Series I Savings Bonds (I Bonds)

Given heightened and potentially persistent inflation, I want to address an investment option for certain people who might benefit from a slightly illiquid form of savings that pays interest correlated to the current inflation rate.

I Bonds

The Series I Savings Bond (I Bond) is a government savings bond that pays a variable semiannual inflation rate based on changes in the Consumer Price Index for All Urban Consumers, or CPI-U. An I bond's rate combines two different rates: a fixed rate and an inflation rate. The fixed interest rate remains the same throughout the bond's life. Its inflation rate is announced by the Bureau of the Fiscal Service and can change twice a year, in May and November.

The combination of an I bond's fixed rate and inflation rate creates its composite rate. This is the interest rate an I bond will actually earn. Currently, I bonds are offering a composite rate of 9.62% through October 2022 (0% fixed rate + 9.62% annualized inflation rate). They can be purchased as paper bonds or electronic bonds, which may be preferable to most people, as paper bonds need to be physically maintained and returned to cash in.

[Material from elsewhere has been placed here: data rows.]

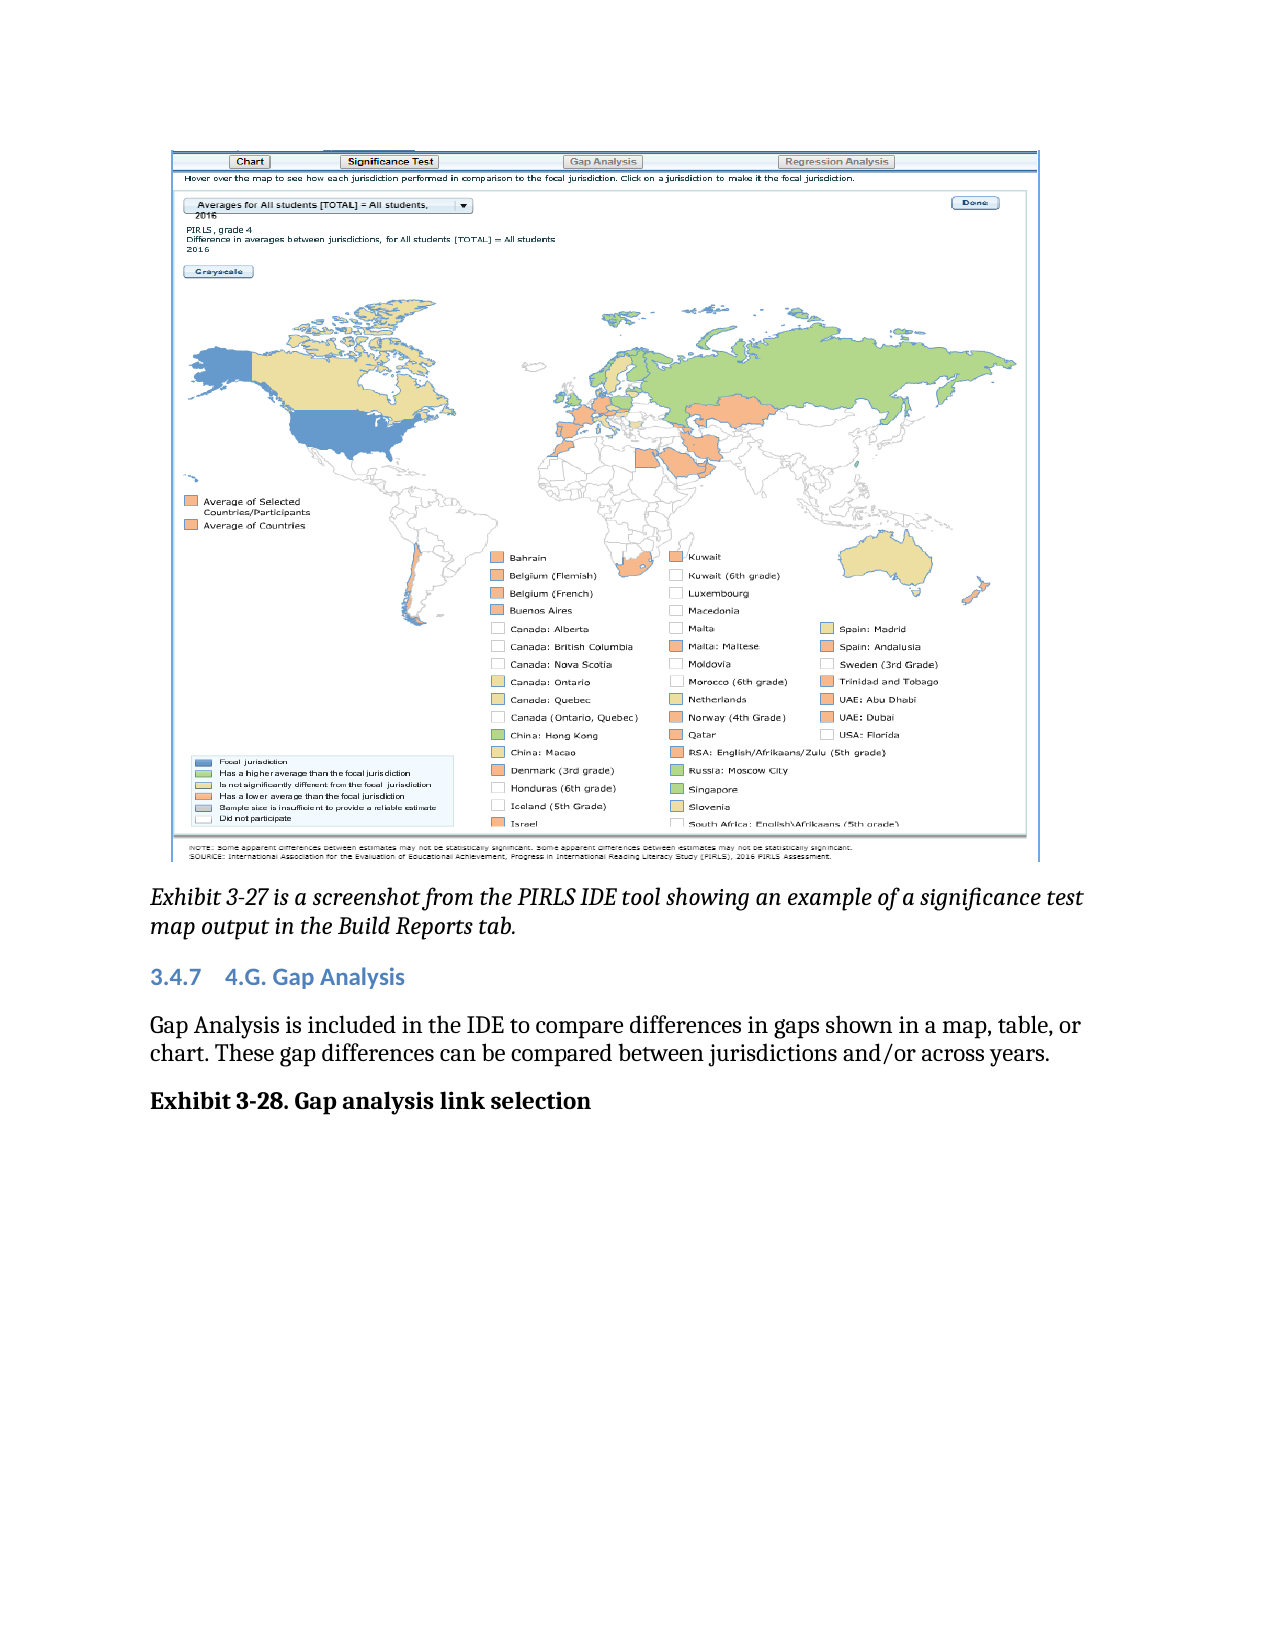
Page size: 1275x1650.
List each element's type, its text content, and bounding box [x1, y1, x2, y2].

text Gap Analysis is included in the IDE to compare differences in gaps shown in a map, table, or chart. These gap differences can be compared between jurisdictions and/or across years. [150, 1011, 1125, 1068]
text Exhibit 3-27 is a screenshot from the PIRLS IDE tool showing an example of a significance test map output in the Build Reports tab. [150, 883, 1125, 940]
subtitle 3.4.7 4.G. Gap Analysis [150, 961, 1125, 992]
text Exhibit 3-28. Gap analysis link selection [150, 1087, 1125, 1116]
picture [168, 150, 1044, 862]
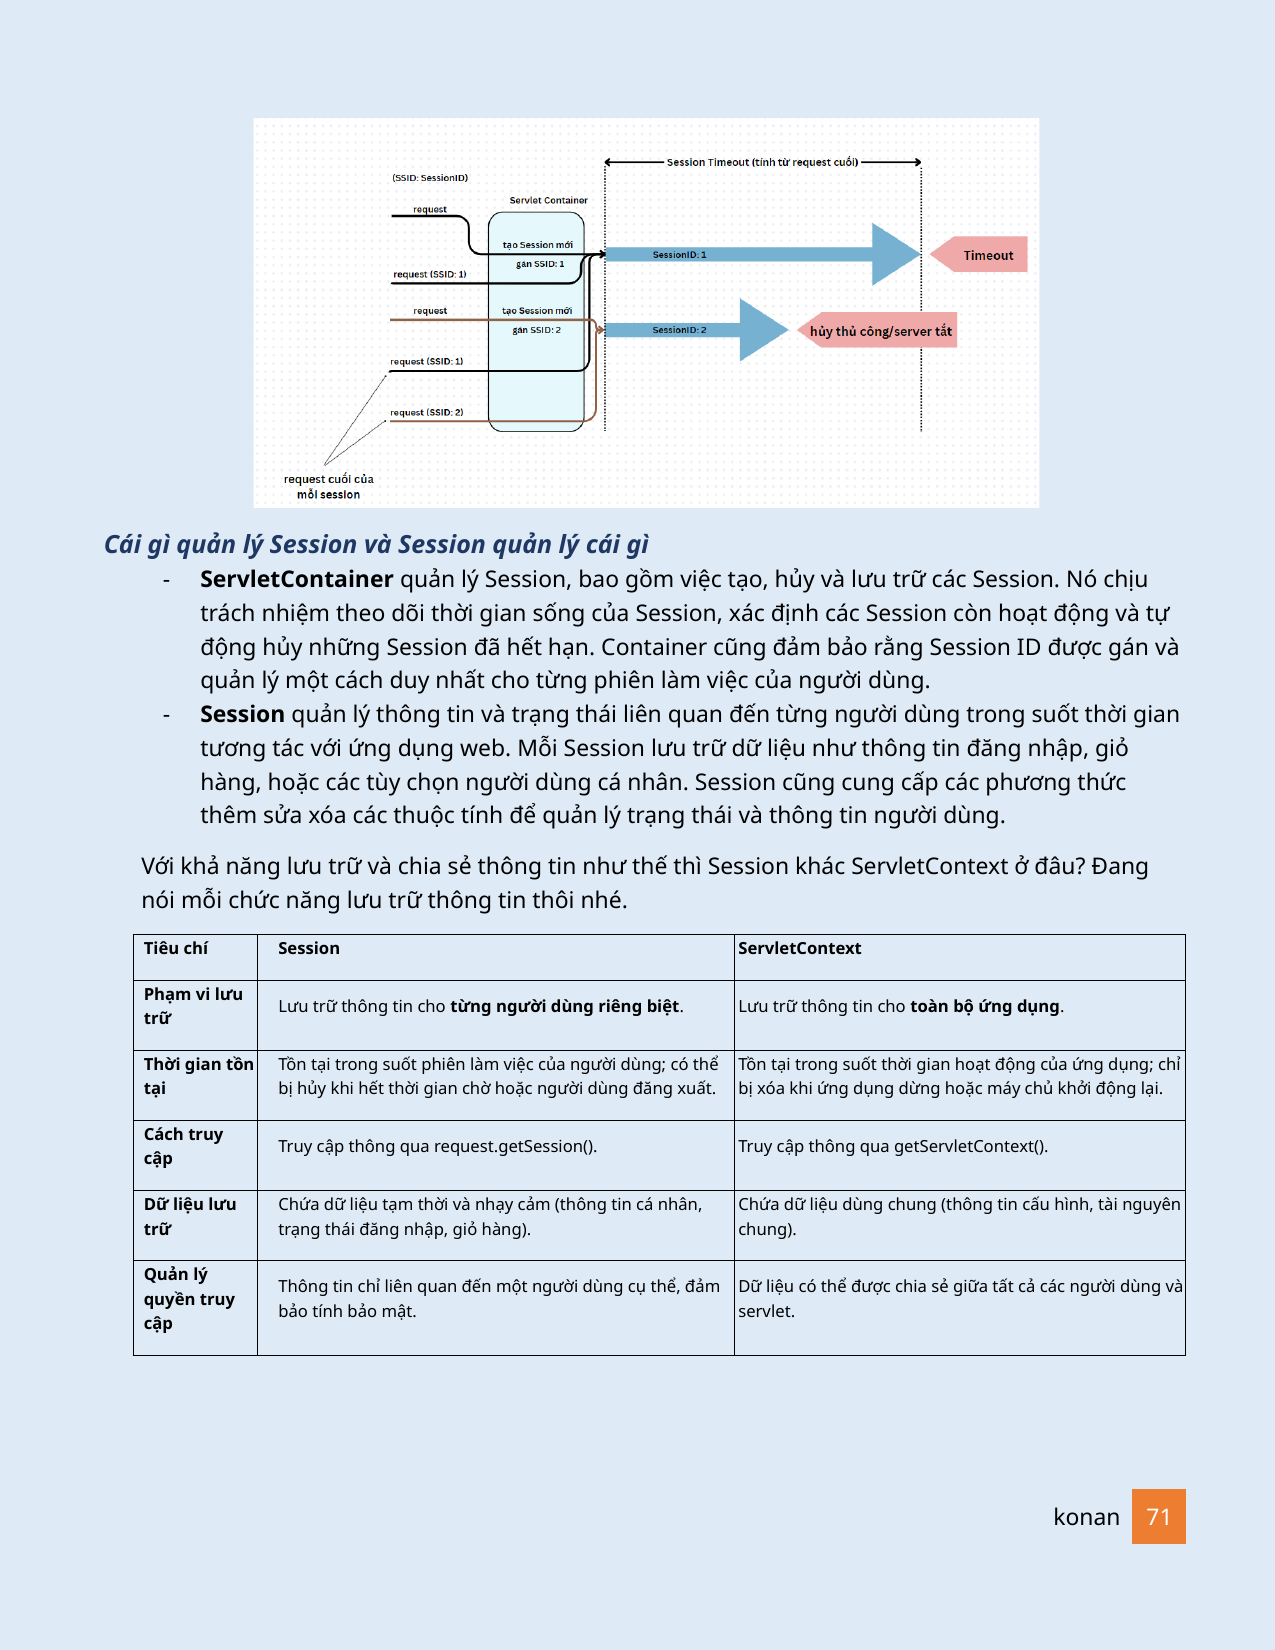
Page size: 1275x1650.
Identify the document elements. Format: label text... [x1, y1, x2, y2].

picture [253, 118, 1040, 508]
text Với khả năng lưu trữ và chia sẻ thông tin như thế thì Session khác ServletContext ở đâu? Đang nói mỗi chức năng lưu trữ thông tin thôi nhé. [141, 850, 1186, 915]
table_cell Dữ liệu lưu trữ [134, 1191, 257, 1260]
table_header ServletContext [735, 935, 1185, 980]
table_cell Lưu trữ thông tin cho từng người dùng riêng biệt. [258, 981, 734, 1050]
table_cell Tồn tại trong suốt thời gian hoạt động của ứng dụng; chỉ bị xóa khi ứng dụng dừng hoặc máy chủ khởi động lại. [735, 1051, 1185, 1120]
table_cell Dữ liệu có thể được chia sẻ giữa tất cả các người dùng và servlet. [735, 1261, 1185, 1355]
table_cell Truy cập thông qua getServletContext(). [735, 1121, 1185, 1190]
table_cell Phạm vi lưu trữ [134, 981, 257, 1050]
table_cell Thời gian tồn tại [134, 1051, 257, 1120]
subtitle Cái gì quản lý Session và Session quản lý cái gì [103, 526, 1186, 561]
table_cell Chứa dữ liệu tạm thời và nhạy cảm (thông tin cá nhân, trạng thái đăng nhập, giỏ hàng). [258, 1191, 734, 1260]
table_cell Truy cập thông qua request.getSession(). [258, 1121, 734, 1190]
list ServletContainer quản lý Session, bao gồm việc tạo, hủy và lưu trữ các Session. Nó chịu trách nhiệm theo dõi thời gian sống của Session, xác định các Session còn hoạt động và tự động hủy những Session đã hết hạn. Container cũng đảm bảo rằng Session ID được gán và quản lý một cách duy nhất cho từng phiên làm việc của người dùng. [163, 563, 1186, 696]
table_cell Cách truy cập [134, 1121, 257, 1190]
table_cell Lưu trữ thông tin cho toàn bộ ứng dụng. [735, 981, 1185, 1050]
table_cell Thông tin chỉ liên quan đến một người dùng cụ thể, đảm bảo tính bảo mật. [258, 1261, 734, 1355]
table_cell Quản lý quyền truy cập [134, 1261, 257, 1355]
table_cell Tồn tại trong suốt phiên làm việc của người dùng; có thể bị hủy khi hết thời gian chờ hoặc người dùng đăng xuất. [258, 1051, 734, 1120]
table_header Tiêu chí [134, 935, 257, 980]
table_cell Chứa dữ liệu dùng chung (thông tin cấu hình, tài nguyên chung). [735, 1191, 1185, 1260]
list Session quản lý thông tin và trạng thái liên quan đến từng người dùng trong suốt thời gian tương tác với ứng dụng web. Mỗi Session lưu trữ dữ liệu như thông tin đăng nhập, giỏ hàng, hoặc các tùy chọn người dùng cá nhân. Session cũng cung cấp các phương thức thêm sửa xóa các thuộc tính để quản lý trạng thái và thông tin người dùng. [163, 698, 1186, 831]
table_header Session [258, 935, 734, 980]
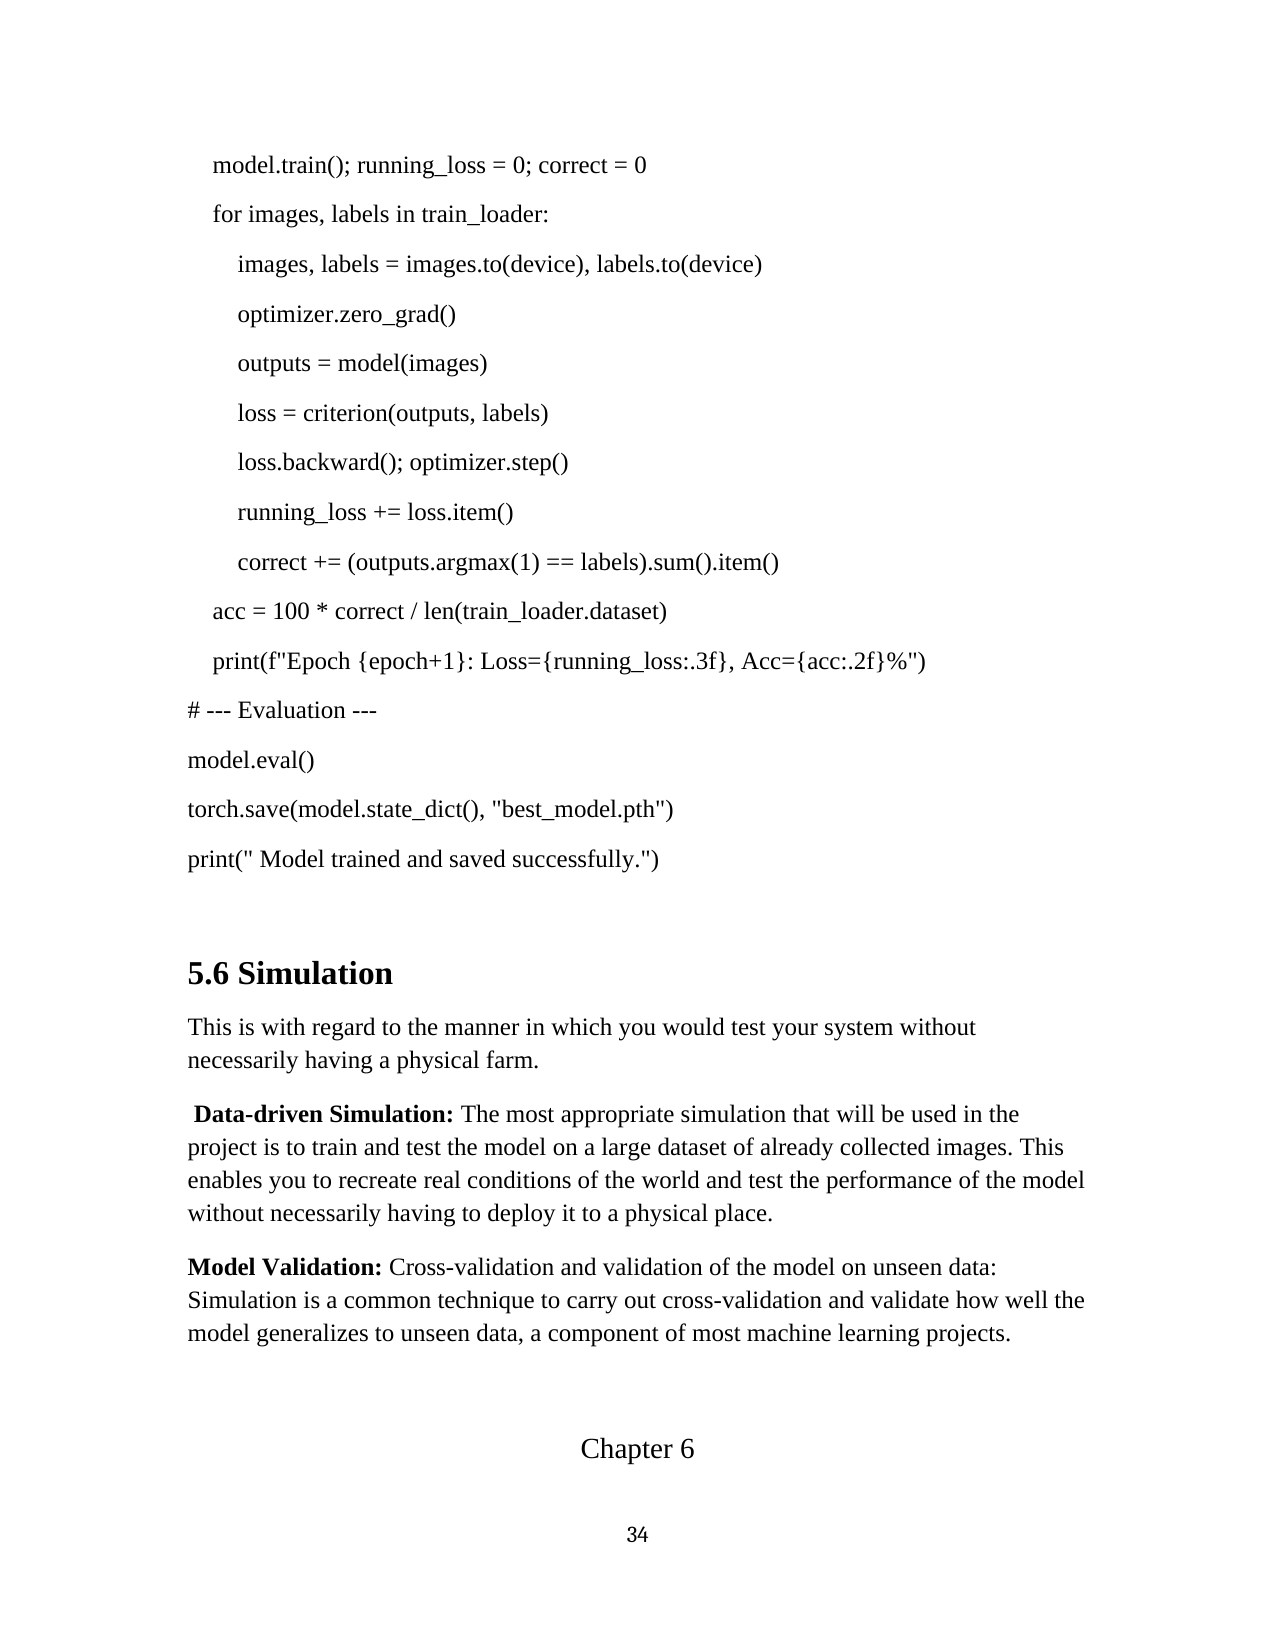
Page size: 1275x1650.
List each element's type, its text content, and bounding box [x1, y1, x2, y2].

As its makeup suggests, an I bond's rate is heavily impacted by inflation. As inflation changes, the inflation rate adjusts to offset those changes. This can help protect your money's purchasing power.

And while that 9.62% I bond rate is making headlines in the news, it may change in six months when the new inflation rate is set. You're also required to hold your bond for at least a year before you can cash it in, and there are interest rate penalties for cashing in within five years.

Upsides:

  • Very low-risk investment in terms of default potential (similar to US Treasury bonds)

  • Temporarily attractive investment return compared to other investments of similar risk profile

  • Good way for medium-term investment to withstand inflationary pressure

Limitations/Risks:

  • 1 year hard lockup with no access (not appropriate for cash you need to have available)

  • If money is removed before 5 years, you forgo the prior 3 month’s interest

  • Variable interest is recalculated every 6 months, so if inflation drops dramatically, we are potentially locked into a lower yielding investment for another 6 months (not our base case)

  • Maximum of $10k per person (actually a good thing in this case)

  • Not likely to be a good long-term investment

Instructions to Invest:

This investment must be made directly from your checking/savings account, so you’ll have to set up the account and make the purchase.

  1. Open Treasury Direct account

  2. Purchase electronic I Bonds ($25 up to $10k per person per year

  3. “Individual > set up account > link bank (double check this)

  4. Purchase electronic I Bond

  5. For kids, set up minor-linked account in child’s name and gift to them

**This is in no way an offering to purchase any investment, and should not be considered advice that this is an appropriate investment for any particular individual. Rather, this is simply a means of increasing awareness about a unique type of investment that is available to all and is slightly unique and under the radar. We in no way benefit from anyone potentially researching/purchasing such investments, and you should reach out to your own financial advisor to see if this investment is appropriate for your specific situation before making any decision.